Women's action plan rich in rhetoric, thin on detail

"It's a bit rich for the Labour Government - in its fifth year - to only now be launching a a new strategy for 52% of the population," says National Party Social Services spokeswoman Katherine Rich.

"Helen Reddy sang 'I am woman, hear me roar', she'd never contemplate singing, 'I am woman, have a look at my women's strategy document' and expect to get the same powerful reaction.

"The PC plan is rife with rhetoric, and thin on detail. National says it is the best evidence yet that it is time to reconsider the role of the Ministry of Women's Affairs.

"In 1984, the Ministry was established with huge expectations that it hasn't met. David Lange said at the time '[The Ministry] must work the system. It must change the system. In the end it must challenge the system.'

"Annette King said it would be a place where 'women will be able to take their problems and have them dealt with'. Another Labour MP said it would act as a 'catalyst' in social equality, 'a voice to speak out against unnoticed discrimination against women'.

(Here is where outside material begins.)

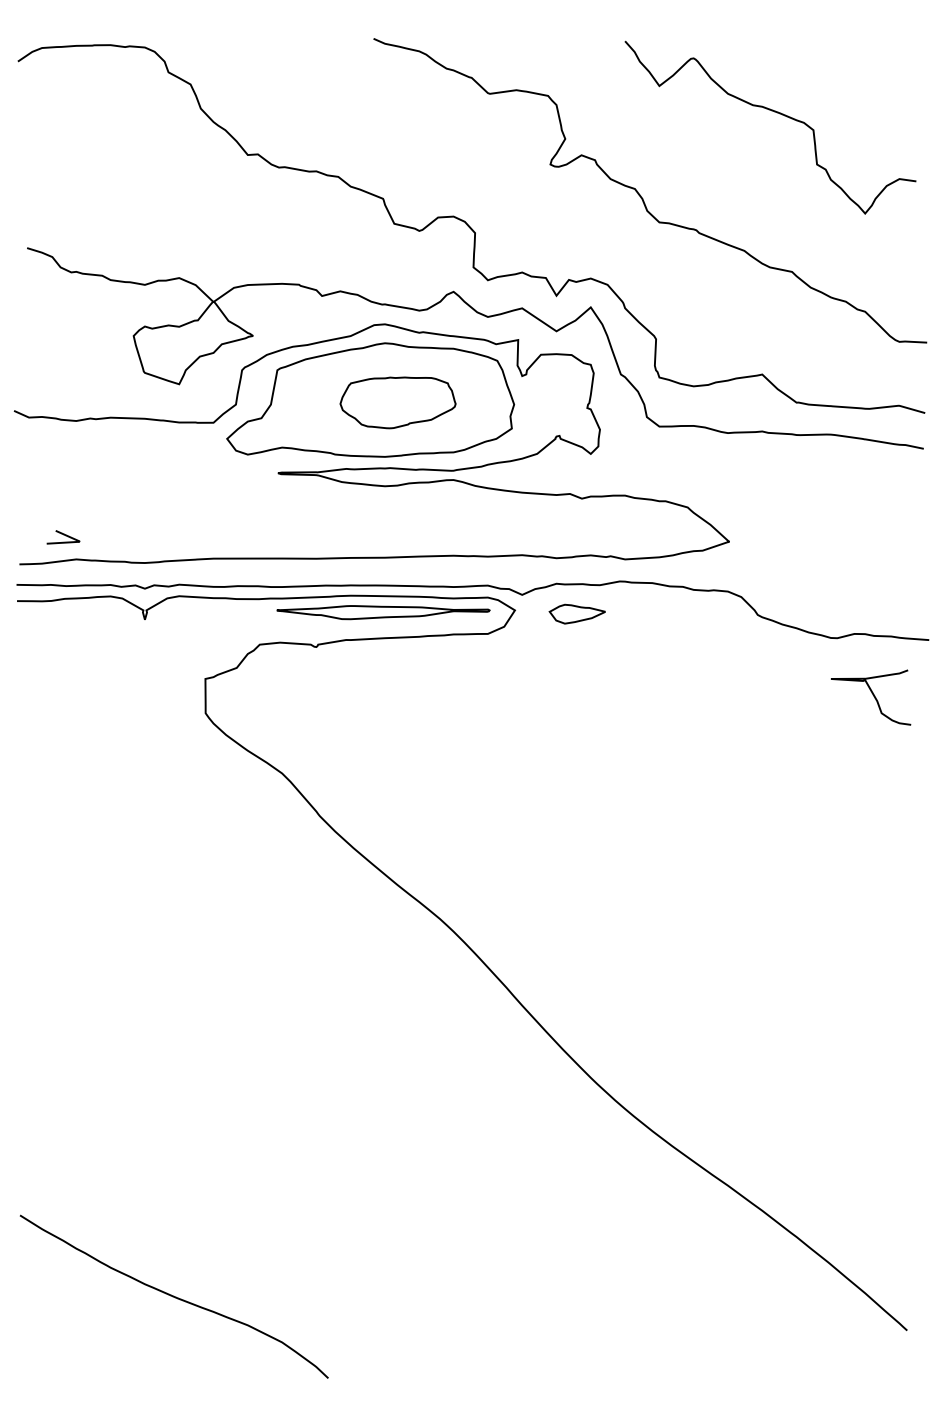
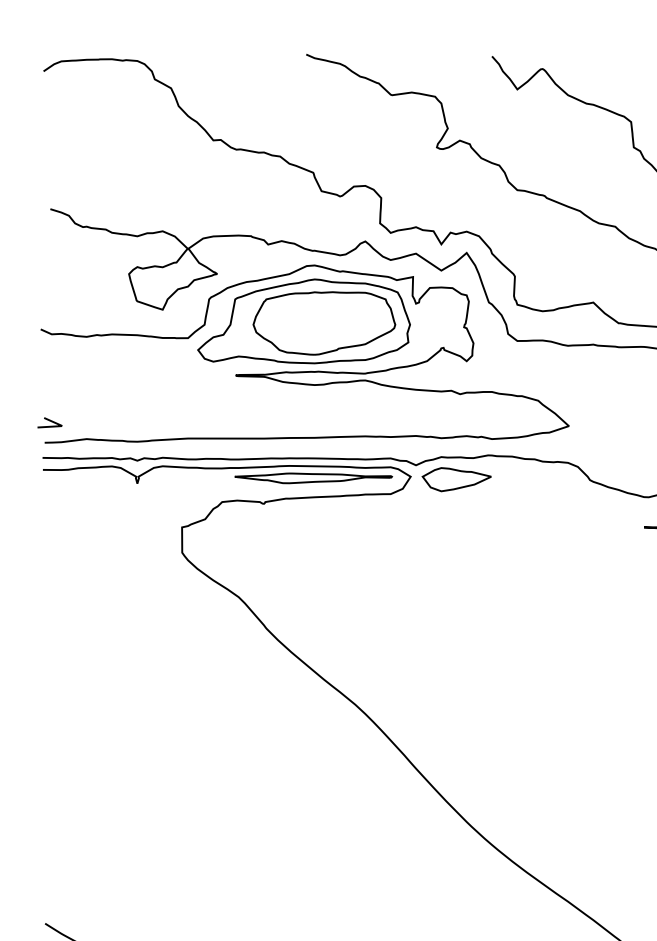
part: (397, 402) -> (323, 323), size x1.67
curve: (63, 535) -> (49, 421), moved
part: (577, 613) -> (456, 479), size x1.67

"If the Ministry is a catalyst, I can only conclude that its batteries are flat. Women didn't get the strong advocate they were promised. What we got was a silent, compliant, invisible bureaucracy whose advice is routinely ignored.

"If you surveyed women in the street and asked what the Ministry had said or done lately I doubt they'd be able to give you one example. Women deserve better representation.

"So-called 'women's issues' should not be ghettoized in an isolated, under-funded ministry which has a budget equal to just over $2 per annum for each New Zealand woman.

"The research component would be better handled by the Ministry of Social Development, which already has the policy expertise and carries out a huge range of research and policy advice.

"The all-important advocacy role, currently non-existent for individual women through the Ministry of Women's Affairs, would be better handled by the Human Rights Commission," says Mrs Rich.